Asymmetric effects of renewable energy and artificial intelligence on green growth: evidence from G20 countries
摘要
This study investigates the impact of renewable energy (RE) and artificial intelligence (AI) on green growth in 18 G20 countries from 2000 to 2023, employing Cross-Sectional Pooled Mean Group ARDL (CS-PMG-ARDL) and Nonlinear ARDL (CS-PMG-NARDL) models to capture symmetric and asymmetric dynamics. The bounds test confirms cointegration (F = 28.27, p < 0.001), and the error correction term indicates stable long-run adjustment (ECT = −0.145, p < 0.001 in ARDL; ECT = −0.115, p = 0.024 in NARDL).
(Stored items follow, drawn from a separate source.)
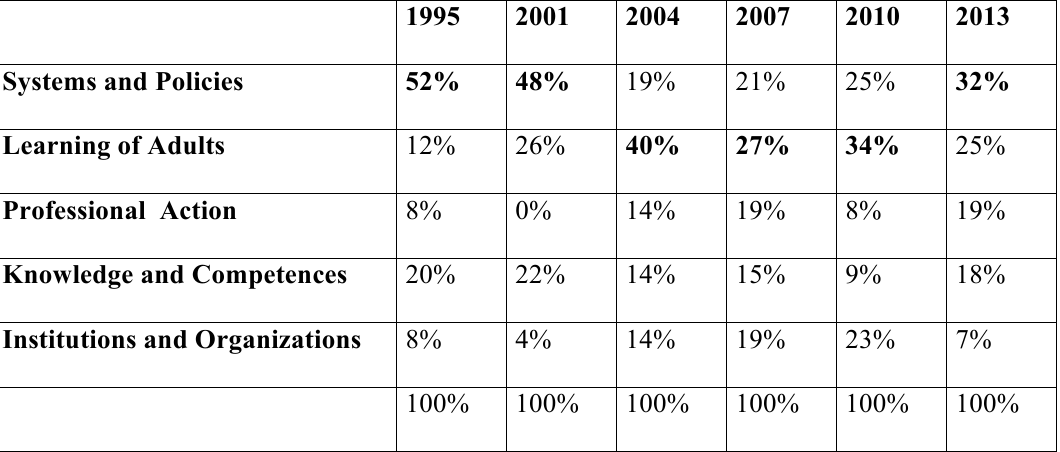
Table 5: ESREA conferences and the subject of research in papers 1995 2001 2004 2007 2010 2013 Systems and Policies 52% 48% 19% 21% 25% 32% Learning of Adults 12% 26% 40% 27% 34% 25% Professional Action 8% 0% 14% 19% 8% 19% Knowledge and Competences 20% 22% 14% 15% 9% 18% Institutions and Organizations 8% 4% 100% 100%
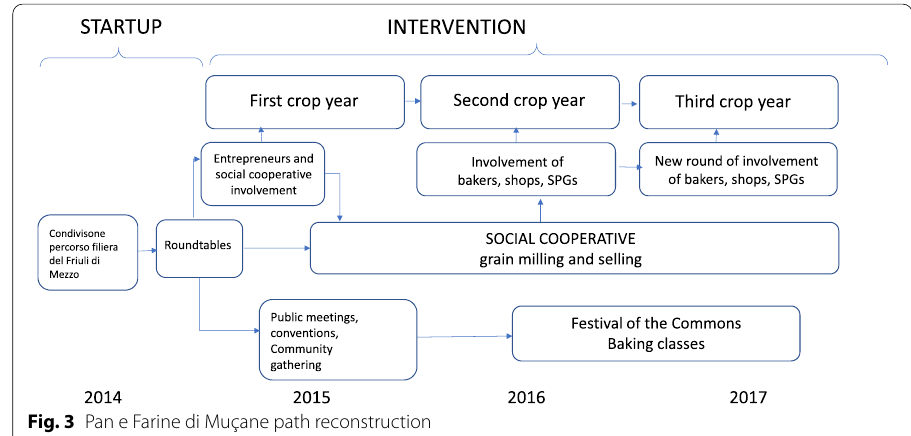
Fig. 3 Pan e Farine di Muçane path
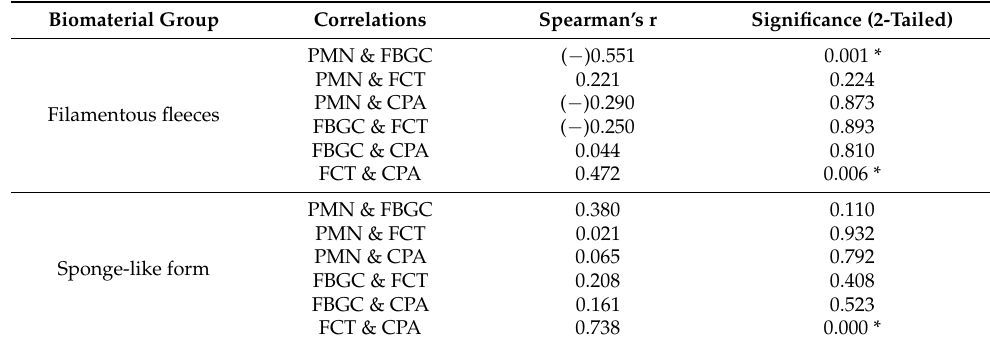
Table 1. Bivariate correlations (Spearman) between variables of the FBR regarding the biomate- rial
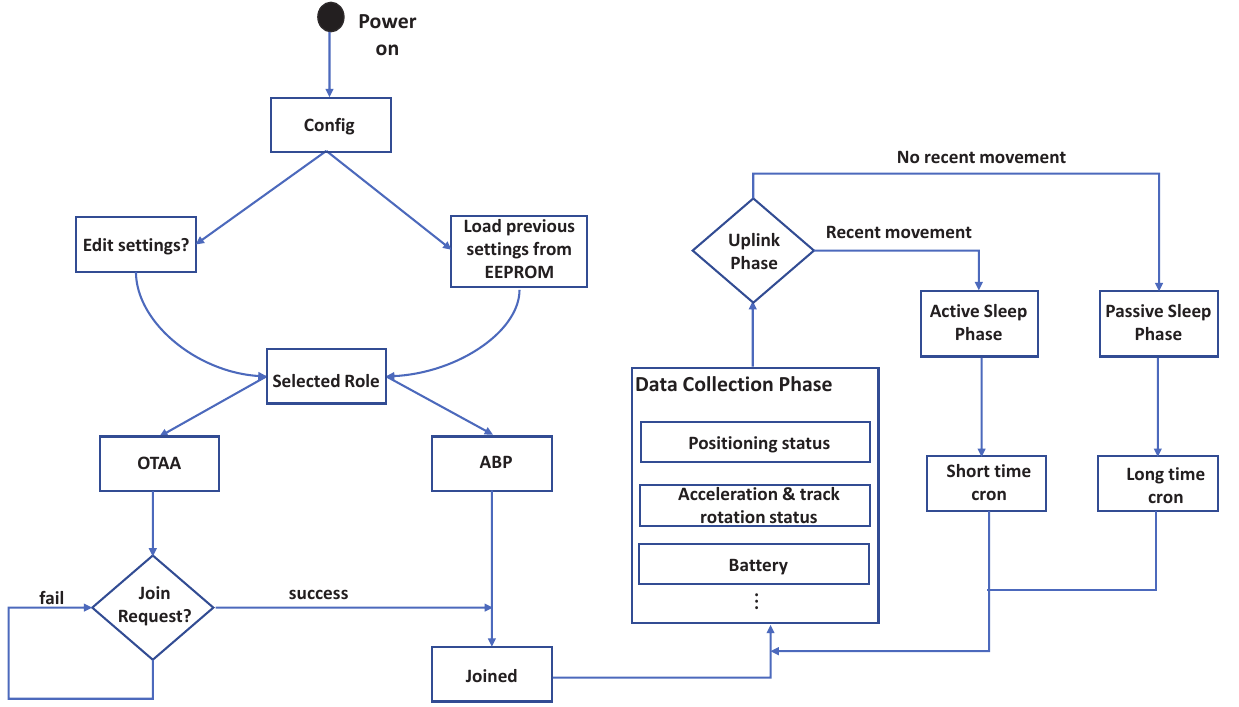
Figure 4. State machine diagram of the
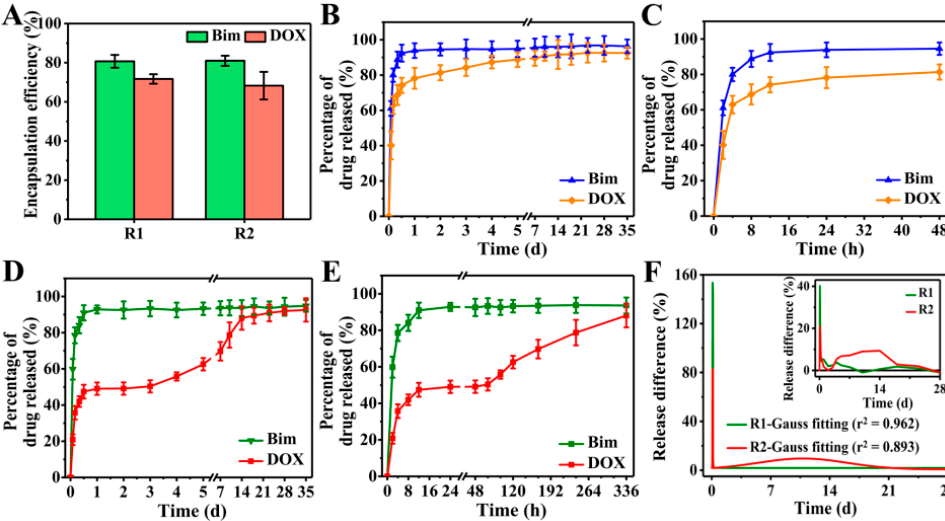
Figure 6. ( A ) Bim and DOX encapsulation efficiencies of R1 and R2 DDSs. Percentage of Bim and DOX released from R1 DDSs within ( B ) 35 days and ( C ) 48 h. Percentage of Bim and DOX released from R2 DDSs within ( D ) 35 days and ( E ) 336 h. ( F ) Release difference of DOX in R1 and R2 DDSs measured at every two detection time points: measured value (inset) and Gauss fitted value.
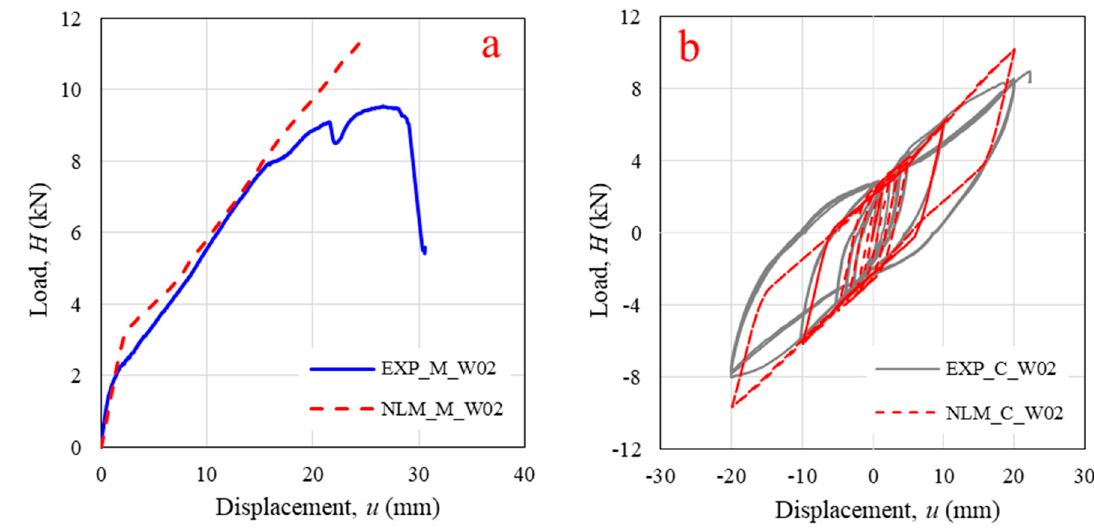
Figure 11. Comparison of experimental (EXP) and finite element model (FEM) results for specimen W02 under ( a ) monotonic loading; ( b ) cyclic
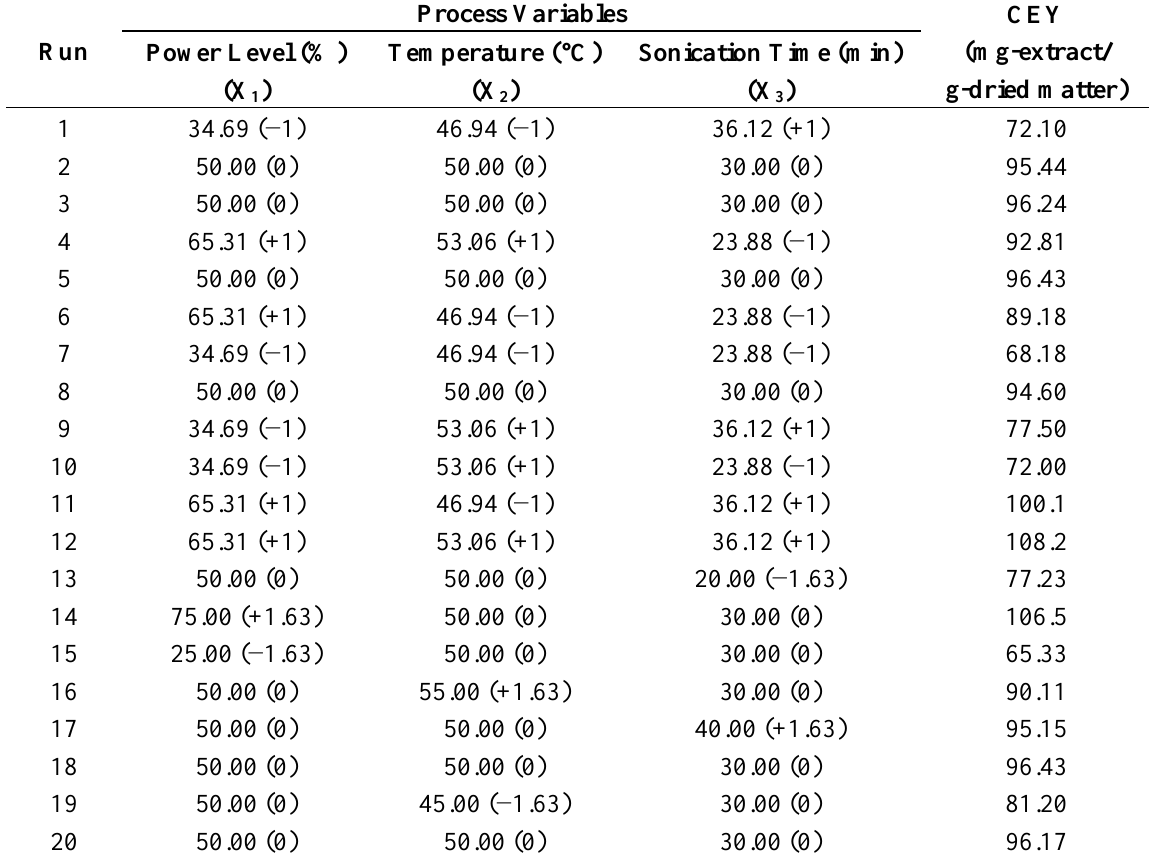
Table 1. Experimental design (coded and uncoded levels) and results of response variable. Process Variables CEY Run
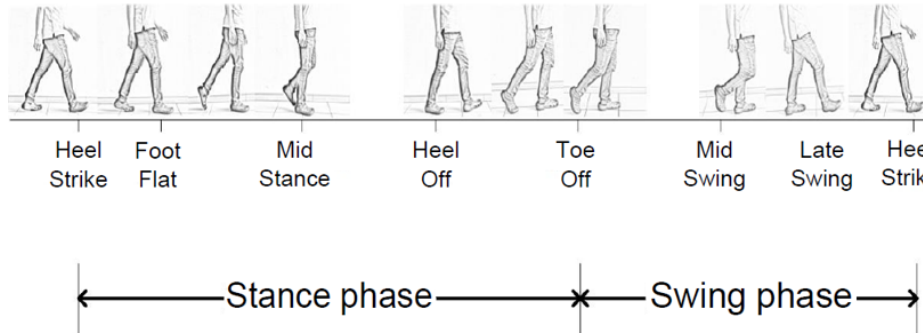
Figure 2. Phases of a typical gait cycle.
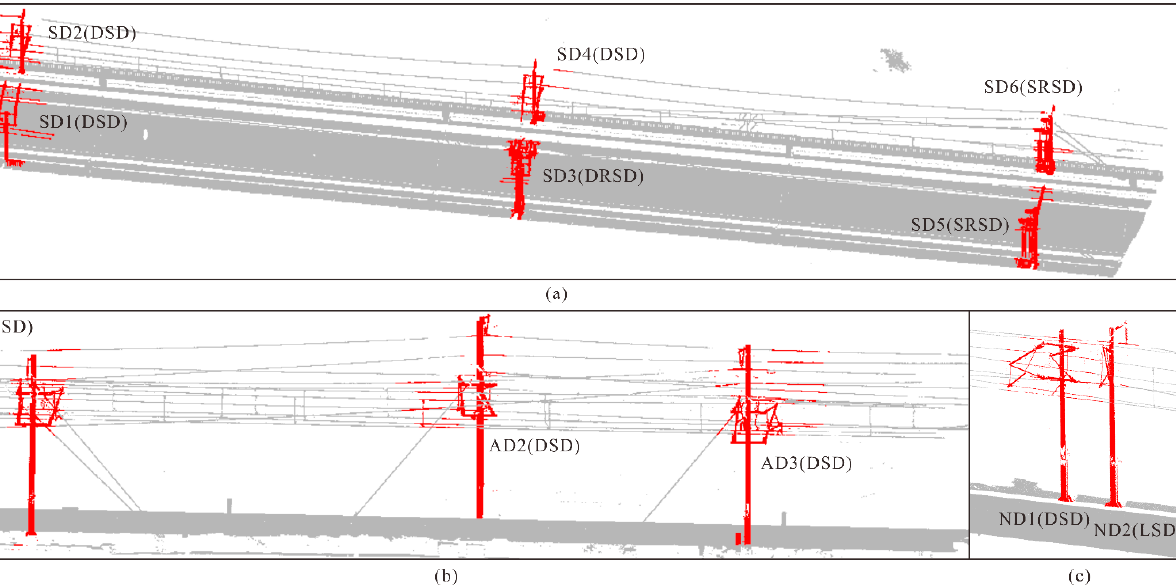
Figure 7. Display diagram of the six types of support devices: ( a ) the original image of the support device, ( b ) the SSD, ( c ) the DSD, ( d ) the SRSD, ( e ) the DRSD, ( f ) the SFSD, and ( g ) the LSD.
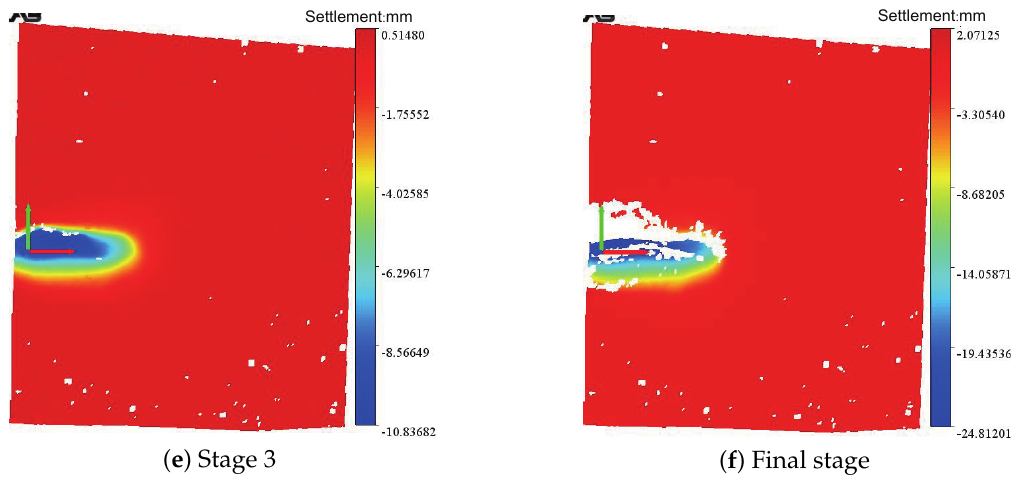
Figure 10. 3D maps of the surface settlement without the pipe roof, C / D = 1.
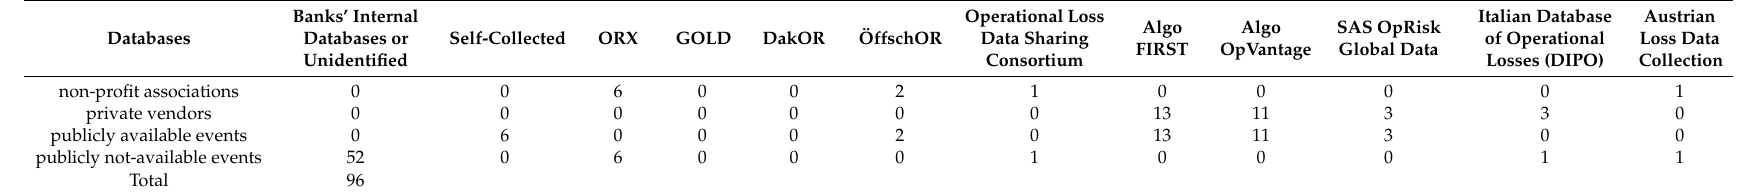
Table 3. Operational loss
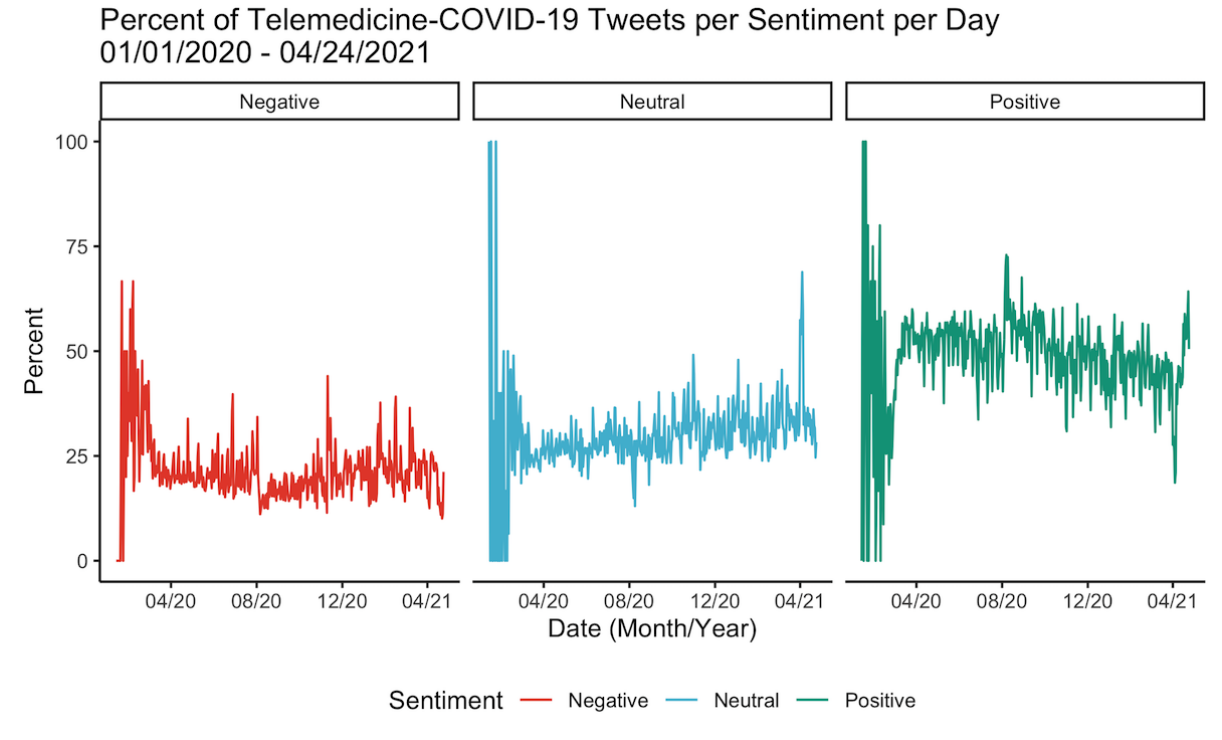
Figure 3. Changes in the frequency of positive, negative, and neutral tweets mentioning telemedicine and COVID-19 posted between January 1, 2020, and April 24, 2021 (N=351,718).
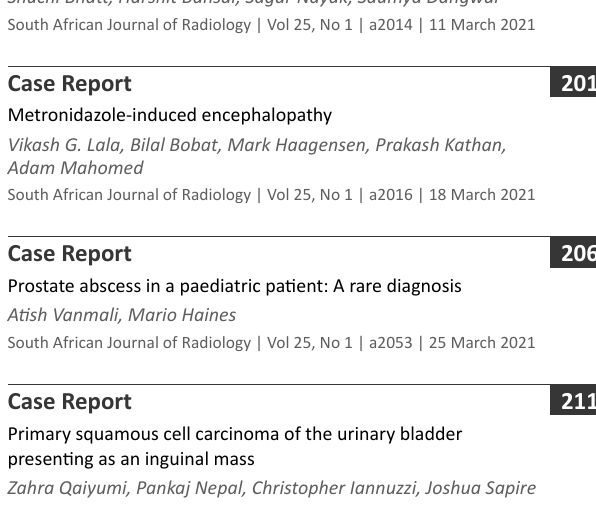
Infrapatellar plica injury: Magnetic resonance imaging review of a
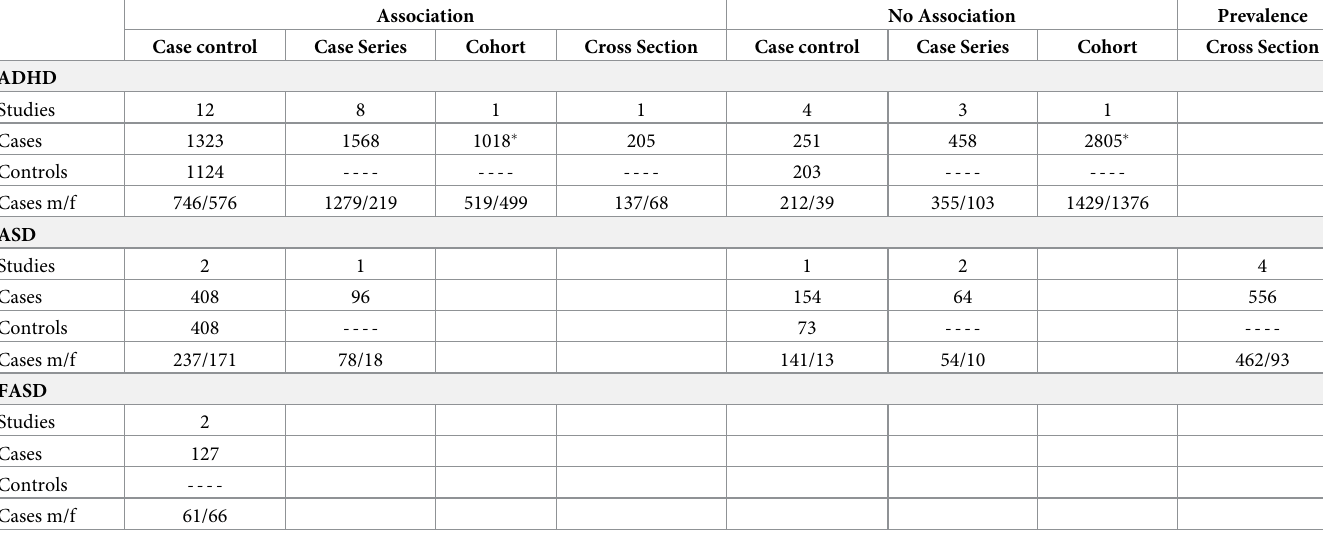
Table 2. Overview of studies investigating the association of ID and an NDD and / or prevalence studies.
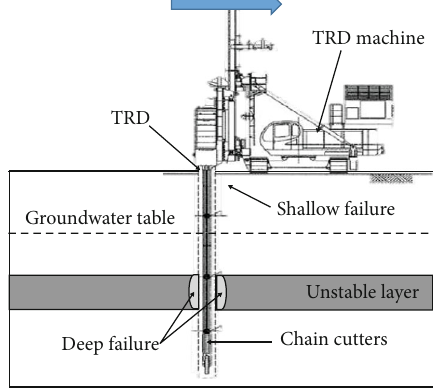
Figure 7: Nonpressure seepage on impervious foundation under vertical boundary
Results reveal that renewable energy exerts a positive and significant long-run effect on green growth (0.101, p < 0.001), with asymmetric responses confirmed by Wald tests (short-run χ² = 4.102, p = 0.043; long-run χ² = 5.42, p = 0.020): positive RE shocks yield stronger benefits (0.012, p = 0.011) than the adverse effects of negative shocks, which are statistically weaker in the short run ( − 0.020, p = 0.111) and significant but smaller in the long run ( − 0.012, p = 0.015). AI shows a significant short-run impact (0.018, p < 0.001) but becomes insignificant in the long run (0.001, p = 0.806), suggesting its effects are conditional on institutional and technological contexts. Critically, GMM estimations highlight significant synergistic interaction effects: the RE×AI term is positive (0.007, p = 0.004), indicating that AI amplifies the marginal contribution of renewable energy to green growth, while the RE×CO2 interaction is negative ( − 0.041, p < 0.001), underscoring that high emissions undermine renewable energy benefits. The models exhibit strong explanatory power (adjusted R² = 0.909 for ARDL; 0.999 for NARDL) and pass all diagnostic tests for instrument validity and absence of second-order autocorrelation. The study provides tailored policy recommendations for G20 nations, emphasizing integrated strategies that combine green AI applications, renewable energy expansion, and institutional reforms to foster resilient, low-carbon economic growth.